| EXTRACT PROVIDED |
╔══

Our lecture today was on the history and foundation of nursing. It covered the major points of contribution by Florence Nightingale, and there was also a portion about legally and ethically what nursing was. How the focus of nursing shifted, and how the public response towards the profession has also shifted since its initial conception. Up until today, I have never really put a lot of consideration into these topics nor been exposed to Florence Nightingale so these topics were new and refreshing for me.

I can tell that my nursing class will be really busy and fast paced. We’re projected to cover 3 chapters this week. Our first exam is three and a half weeks from now, and we will cover a total of 9 chapters in the exam. I’m a little anxious already since I already have an A&P II exam on endocrinology for next week. 

Which leads me to my next point that I found out I have a dosage calculations exam this Friday. 

I’m actually fairly upset about that because I honestly don’t think the school went about the right way in exposing us to drug dosage calculations. They told us to get a drug dosage calculation book, and they touched on the calculations a little during bootcamp but we never got a formal lecture. And, during the bootcamp, they did the math wrong twice. Or, maybe I’m just asking for too much and this is actually the standard in every other school.

Anyways, I watched a few videos and asked a RN friend to help me out so I’ll be fine. If they decide to go over drug dosage calculations Thursday, I’ll be equally annoyed because that’s honestly not enough time for most people to prepare. It’s not that drug dosage calculations are particularly hard but that’s unnecessarily stressful for a lot of people.

Anyways, we have 3 chances to pass this drug dosage calculation exam with a 100%. 

I hope I never have to take it more than once for fear of my pride.

As I keep finding out about the things that are due in the next couple weeks and the number of quizzes waiting for me, I can’t help but feel a little annoyed with school already.

I was excited for school to start since it meant that the progress was real and things were finally in gear, but I’m starting to feel a different now.

╚══

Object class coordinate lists
╔══

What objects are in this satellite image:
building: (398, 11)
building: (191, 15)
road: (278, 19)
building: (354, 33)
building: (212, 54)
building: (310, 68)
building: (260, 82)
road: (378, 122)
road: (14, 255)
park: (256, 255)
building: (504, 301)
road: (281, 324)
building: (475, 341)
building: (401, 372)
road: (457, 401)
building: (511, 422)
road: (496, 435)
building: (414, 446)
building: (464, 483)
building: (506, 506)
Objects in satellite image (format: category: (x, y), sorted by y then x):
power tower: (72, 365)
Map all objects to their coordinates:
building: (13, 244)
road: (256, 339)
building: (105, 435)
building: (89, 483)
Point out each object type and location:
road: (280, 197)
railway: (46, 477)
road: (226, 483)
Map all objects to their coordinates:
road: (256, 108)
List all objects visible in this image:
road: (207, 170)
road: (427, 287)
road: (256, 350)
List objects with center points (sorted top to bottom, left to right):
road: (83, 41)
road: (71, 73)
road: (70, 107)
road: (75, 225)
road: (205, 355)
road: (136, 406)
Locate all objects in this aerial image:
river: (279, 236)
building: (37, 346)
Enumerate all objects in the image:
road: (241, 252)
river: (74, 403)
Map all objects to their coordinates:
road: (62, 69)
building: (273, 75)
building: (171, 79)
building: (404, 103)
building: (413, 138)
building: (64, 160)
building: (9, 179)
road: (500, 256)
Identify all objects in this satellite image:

╚══

| WHAT YOU NEED TO DO |
1. Sum up the nursing school entry in two sentences.
2. Please write the next paragraph of the nursing school entry, picking up after its last sentence.
The records play no part in this work.

| RESPONSES BY ITEM NUMBER |
1. After a first lecture on the history of nursing and Florence Nightingale, the writer expects a busy, fast-paced nursing class, with three chapters this week and a nine-chapter exam in three and a half weeks, on top of an A&P II endocrinology exam next week. The writer is upset about a dosage calculations exam this Friday, since the school gave no formal lecture on the topic, and feels a little annoyed with school despite having been excited for it to start.

2.
My mood has definitely flipped from I can’t wait for school to start to I can’t wait for school to finish. 

Before I call it for tonight, I do want to share a few tips with you guys to be successful in this semester of school.

  1. Stay organized. 
    Get a planner or use a digital calendar, but write down all your classes. Write down all your due dates, all your quizzes and exams. Block in times for you to study and follow your schedule. Staying organized is half the battle. It’s the first day but I already have so many chapters to read and videos to watch for the rest of the first week.
  2. Write down your questions as soon as you think of them for next time. 
    My class has had to ask for clarification about the clinical/lab schedule, dress code and other small things so many times now. It would’ve been a lot faster if we had just compiled a giant list and asked everything at once instead of having to ask related questions every time we meet, and then needing further clarification.
  3. Eat enough
    I don’t know what kind of person you are, but I’m the kind of person that doesn’t eat enough. If I get busy, I’ll forget to eat and skip multiple meals on accident. Staying adequately nourished means you won’t be physically tired at school and mentally exhausted during lectures. Paying attention during lectures means more recall, which means less overall studying. 
  4. Exercise, even if it’s just a little
    You don’t have to run a 5K every day, but try and move for at least 30 minutes a day even if it’s just a walk around the neighborhood. Exercise is a great form of  stress management and developing coping skills. A less stressed you equals for a happier you.
  5. Breath
    Learn not to dwell on the things that upset or bother you. Already in my program, I’m finding things that upset me. I know that I have no control over it, but I also know that I can’t let my displeasure control me. Taking a deep breath and knowing to let go is an important skill. Sometimes the best thing you can do after a bad grade, or day, is just to roll with the punches so that you can set yourself up for a better outcome the next time.

Those are things that helped me last semester, and I hope that they help you.